As set forth in Article I, §8 of the US Constitution, patent law is a utilitarian system designed “[t]o promote the progress of science and useful arts, by securing for limited times to authors and inventors the exclusive right to their respective writings and discoveries.” Yet, today valuable life sciences patents are being invalidated by the courts for failing to meet subject matter eligibility requirements. While the current anti-patent sentiment may be blamed on abusive non-practicing entities (i.e., patent trolls) or a down-turned economy, the reality is tougher patent standards for diagnostic method patents. As highlighted in the instant case, even “valuable contributions can fall short of statutory patentable subject matter” See Bilkski, 561 US at 659.
In Genetic Technologies Limited v. Merial LLC, Bristol-Meyers Squibb Company (decided April 8, 2016), the Federal Circuit holds that a method for detecting a coding region allele of a multi-allelic genetic locus by amplifying a non-coding region and analyzing the amplified DNA sequence to detect the allele to be invalid for lacking proper patentable subject matter. Claim 1 in US Patent No. 5,612,179 recites:
A method for detection of at least one coding region allele of a multi·allelic genetic locus comprising:
a) amplifying genomic DNA with a primer pair that spans a non-coding region sequence, said primer pair defining a DNA sequence which is in genetic linkage with said genetic locus and contains a sufficient number of non-coding region sequence nucleotides to produce an amplified DNA sequence characteristic of said allele; and
b) analyzing the amplified DNA sequence to detect the allele.
The claimed invention was based on a discovery by Dr. Malcom J. Simons – known as linkage disequilibrium – wherein coding and non-coding regions of an individual’s genome appear linked together. By searching for certain non-coding regions and amplifying them, one can analyze and detect certain coding regions.
However, the court finds the instant case remarkably similar to the court’s recent decision in Ariosa Diagnostics, Inc. v. Sequenom, Inc., 788 F.3d 1371, in which the court invalidated a genetic testing method patent in which parental DNA was detected and amplified from maternal serum. In that decision as in the instant one, the court found the invention was directed to a patent-ineligible concept.

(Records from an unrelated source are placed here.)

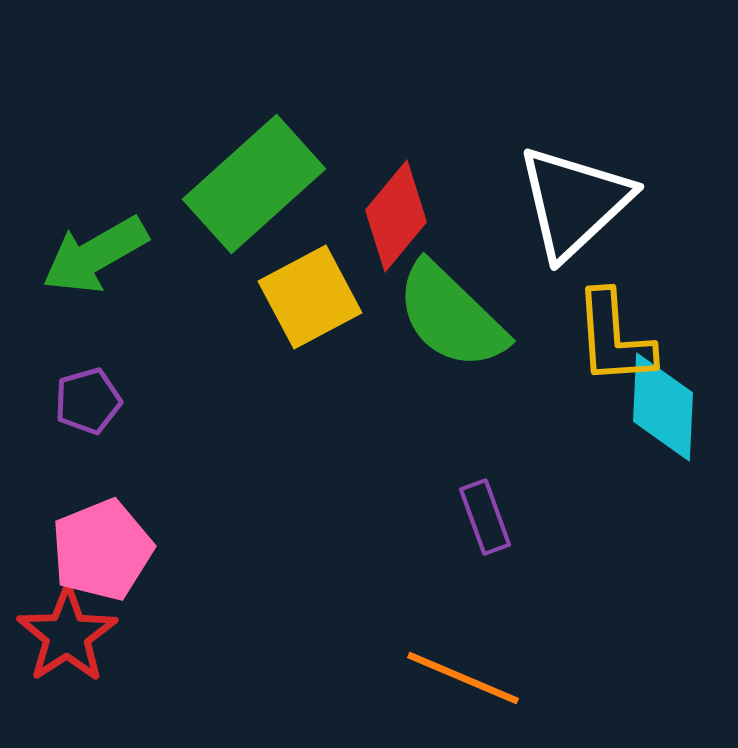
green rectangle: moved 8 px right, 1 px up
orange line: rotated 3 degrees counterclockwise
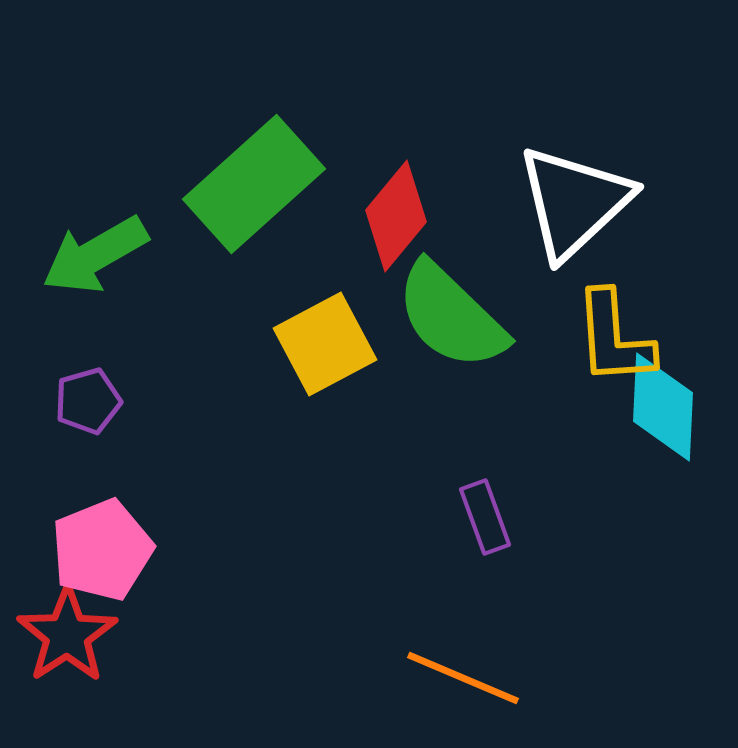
yellow square: moved 15 px right, 47 px down
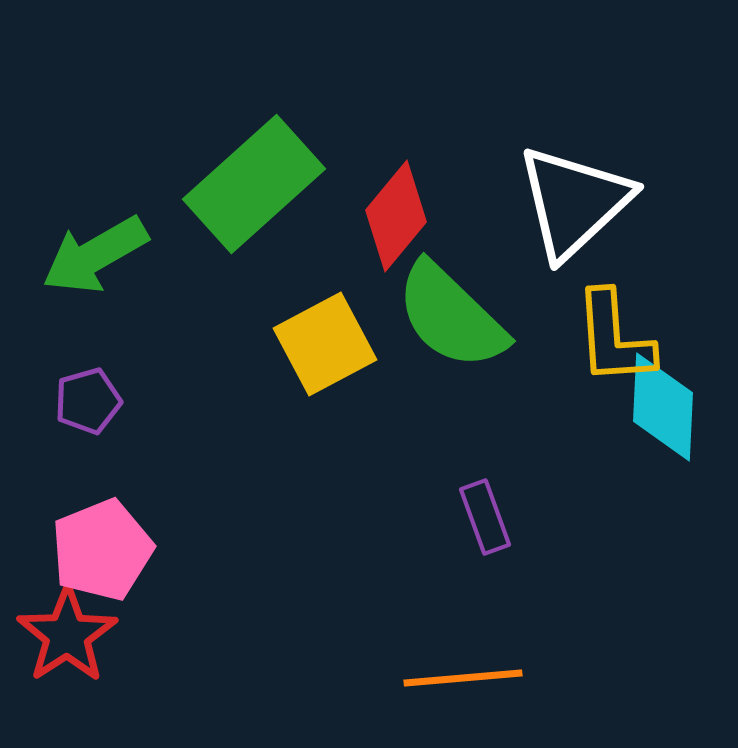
orange line: rotated 28 degrees counterclockwise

Following the two-part analysis for determining patent eligibility, as set forth in the Mayo/Alice Supreme Court opinions, the Federal Circuit found that the correlation between variations in the non-coding regions and allele presence in the coding regions as a consequence of linkage disequilibrium to be a natural phenomenon (step 1: is the claim directed to a patent ineligible concept, e.g., law of nature, natural phenomenon, or abstract idea?). The court found that claim 1 broadly covers essentially all applications, via standard experimental techniques, of the law of linkage disequilibrium to the problem of detecting coding sequences of DNA without limiting its scope to methods of detecting any particular alleles linked to any particular non-coding sequences.
Next, the court looked to see if the claim contained an inventive concept sufficient to transform the claimed law of nature into a patent-eligible application (step 2 of Mayo/Alice). The instant claim failed step 2 too since the court finds the amplifying and analyzing steps were indisputably well known, routine, conventional activities in the field. The patentee even admitted as much during prosecution when, to overcome an enablement rejection, the patent applicant argued that “amplification … [was a] technique… readily practiced by those in skill at the time the application was filed.” The instant claim also failed step 2 since the court found the detect the allele step was a mental process that merely sets forth a routine mental comparison which is a basic tool of scientific and technological work free for all men and reserved exclusively to none. Based on this analysis, the court invalidated the ’179 patent.
The practical result of this decision, as well as that in Ariosa and cases such as Association for Molecular Pathology v. Myriad Genetics is the loss of a patent incentive to develop valuable genetic tests. Given the value in genetic testing which can diagnose disease early and save lives, one must question whether the current jurisprudence is in line with the Constitutional directive to promote science or whether applicants are failing to satisfy the stricter eligibility requirements recently promulgated for diagnostic patents. Diagnostic patent applicants would be well-served to recite claim features, e.g., methods of detecting particular alleles linked to particular non-coding sequences, which the court can use to determine that a claim contains subject matter sufficient to transform a claim purportedly directed to a law of nature into a patent-eligible one.